Use a simple syntax for everything, you don't want it to get in your way. Don't be weighed down by what you should do, just develop it as you can. It will make your life less stressful. Don't spend thirty hours evaluating each piece of the lab. That is what your lab will help you do more efficiently.

Skill, at using these all together will grow over time, making you more efficient at building out your lab. Data acquisition and fault monitoring will always grow, but try and get a basic syntax for the ticket system and wiki down early.

Ticket System

In the ticket system I use three simple headings, Info (optional for each ticket), Completed, and Action Items. Leading by example with a simple syntax can get everyone using the ticket system into the same format which makes training and usage of the system easier for everyone.

As I complete items, I always copy the entire list to the bottom of the ticket so that it is easier to get a sense of where things are at without searching the whole ticket, which would be no better than a giant convoluted email. Also, always keep your action items on the bottom so that they are easier to see.



In my wikis for standard knowledge base items, I use a simple template with five headings


Thinking Ahead

Once you have the main pieces in place grow it organically.

Our operations box, ticket system, wiki, monitoring and data acquisition have grown to all have redundancy.
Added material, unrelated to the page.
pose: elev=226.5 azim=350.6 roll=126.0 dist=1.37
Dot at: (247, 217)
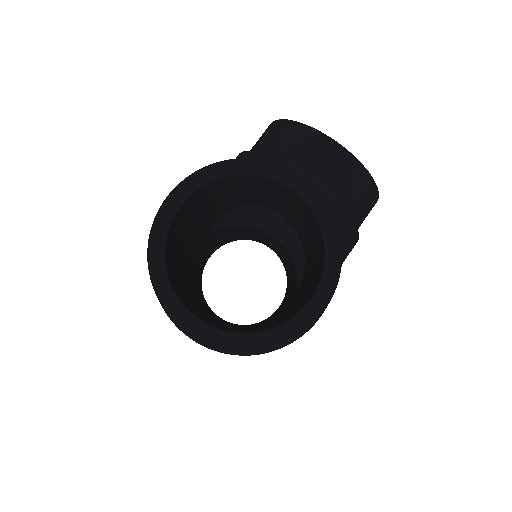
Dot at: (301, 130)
Our MySQL DB for the ticket system and wiki are even replicated with a Master/Master and failover DNS.



Go forth and build something young Edison (I prefer Tesla), but remember you must be able to do experiments to really find creative solutions. We are scientists and to get experimentation done right you need tools in place.

Here are some of the projects I have developed in my lab.

  • Log Analysis Program
  • Backup Scripts (very complex and interact with Bacula)
  • Scriptlog: Data acquisition sensor for bash scripts (similar to log4sh, but with nagios plugin)
  • Chev: Vulnerability rss feed analyzer
  • Red Hat Build tool: Kind of like cobbler but from DVD/CD (eventually open source)
  • Red Hat Standard Installer: Configuration script which gets us to a baseline with install/uninstall for approximately 30 modules from ntp, to mysql and apache. (eventually open source too)
  • Cacti plugins
  • Nagios plugins
  • Squirrel Mail password change plugin
  • Flat file postfix system with IMAP, POP3, Squirel Mail, Vacation, Password change, and version control on all configs
  • Many, many, many scripts (more than a hundred and more then 20K lines of code)
  • Evaluation of New Software (for myr lab too)

    1 Comment

  1. Automated tests are another tool that I've found to be extremely useful. Automated tests basically break down into two categories: first there are the tests where you know you want to do something new so you write a test to prove the capability and then implement the capability which is commonly called TDD in the software development world. These kind of tests are nice because it breaks up the planning and implementation phases such that you end up catching more edge cases than you would if you discover all of the edge cases during implementation. Post-implementation these graduate to the second class of tests, end to end tests.
    The end to end tests form a suite of tests that can be run in an automated fashion (this part is important) and can be used to test that your system is in a working state. You can also run these tests when things are broken to help narrow down what has broken.  In-effect these tests become a specialized set of tooling for proving and diagnosing your environment and are every bit as important as the standard tools.
    While not everything is easy to test and some things are simply not testable in an automated fashion, the more tests you can write to prove your system works the easier it is to maintain that system.